Work instruction: Each line holding the string "using" is to be copied from the data.

Data in this exercise:
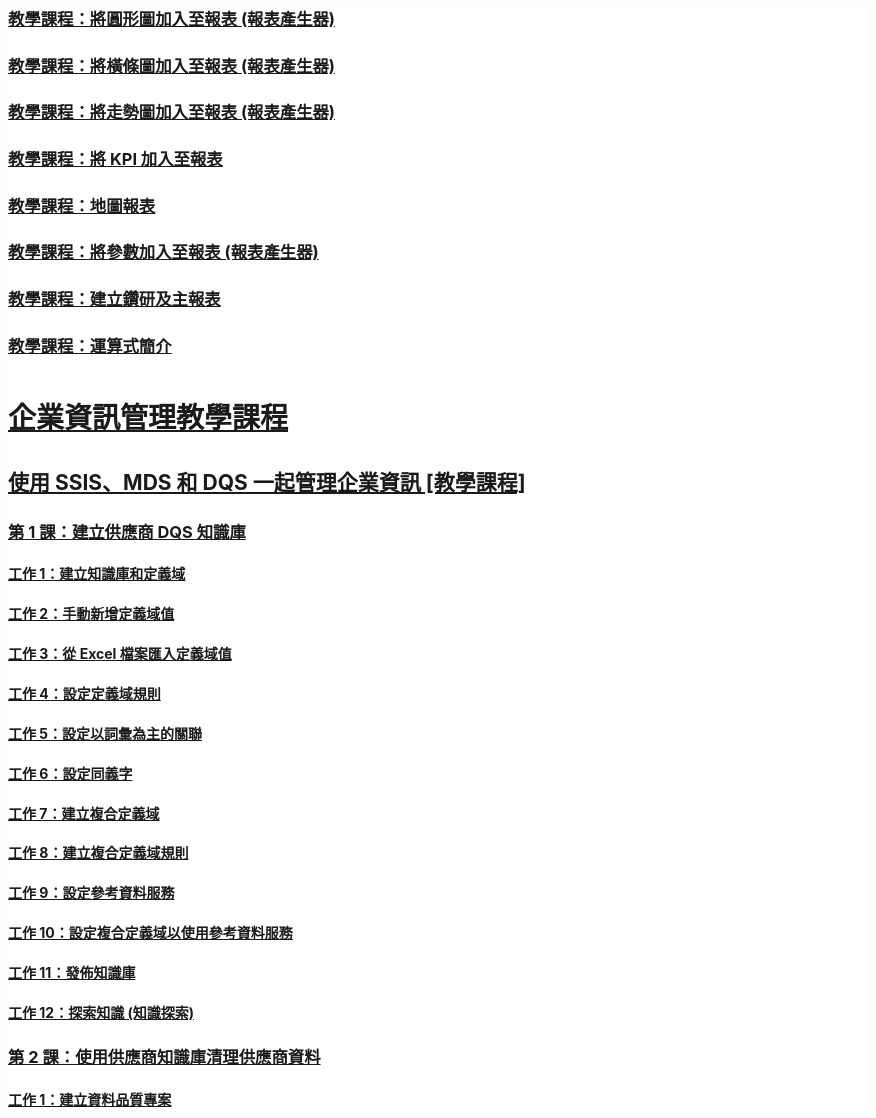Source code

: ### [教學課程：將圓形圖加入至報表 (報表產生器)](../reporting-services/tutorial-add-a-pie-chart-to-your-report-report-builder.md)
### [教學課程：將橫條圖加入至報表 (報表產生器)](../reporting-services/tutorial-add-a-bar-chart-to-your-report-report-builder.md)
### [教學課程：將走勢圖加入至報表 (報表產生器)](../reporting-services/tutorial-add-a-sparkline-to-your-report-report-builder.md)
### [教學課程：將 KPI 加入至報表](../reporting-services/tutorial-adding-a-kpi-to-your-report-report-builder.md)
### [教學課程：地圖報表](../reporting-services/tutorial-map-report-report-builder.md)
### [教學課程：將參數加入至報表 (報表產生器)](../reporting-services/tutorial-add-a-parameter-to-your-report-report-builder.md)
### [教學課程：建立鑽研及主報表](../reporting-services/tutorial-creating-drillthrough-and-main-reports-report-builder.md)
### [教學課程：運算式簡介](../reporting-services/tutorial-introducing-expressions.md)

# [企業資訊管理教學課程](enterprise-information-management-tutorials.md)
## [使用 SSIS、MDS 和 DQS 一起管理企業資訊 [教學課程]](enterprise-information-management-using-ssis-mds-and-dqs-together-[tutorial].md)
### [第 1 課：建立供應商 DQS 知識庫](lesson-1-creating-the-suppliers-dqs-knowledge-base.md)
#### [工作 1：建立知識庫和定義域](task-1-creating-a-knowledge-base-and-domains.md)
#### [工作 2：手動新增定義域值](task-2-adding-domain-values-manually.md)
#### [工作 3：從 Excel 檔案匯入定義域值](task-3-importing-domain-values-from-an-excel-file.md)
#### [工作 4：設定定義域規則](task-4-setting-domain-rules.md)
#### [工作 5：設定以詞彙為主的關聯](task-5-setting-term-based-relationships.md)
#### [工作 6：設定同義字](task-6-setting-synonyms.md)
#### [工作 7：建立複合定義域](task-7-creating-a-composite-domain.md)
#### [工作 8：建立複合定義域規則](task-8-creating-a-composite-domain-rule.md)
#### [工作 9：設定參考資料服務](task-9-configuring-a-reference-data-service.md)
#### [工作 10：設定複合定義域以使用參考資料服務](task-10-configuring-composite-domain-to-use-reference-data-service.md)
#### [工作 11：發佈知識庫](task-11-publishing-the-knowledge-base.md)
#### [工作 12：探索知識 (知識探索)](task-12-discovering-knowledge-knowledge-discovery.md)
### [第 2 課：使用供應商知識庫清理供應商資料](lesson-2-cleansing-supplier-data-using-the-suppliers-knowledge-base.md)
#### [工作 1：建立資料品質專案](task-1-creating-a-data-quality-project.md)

Response box:
## [使用 SSIS、MDS 和 DQS 一起管理企業資訊 [教學課程]](enterprise-information-management-using-ssis-mds-and-dqs-together-[tutorial].md)
### [第 2 課：使用供應商知識庫清理供應商資料](lesson-2-cleansing-supplier-data-using-the-suppliers-knowledge-base.md)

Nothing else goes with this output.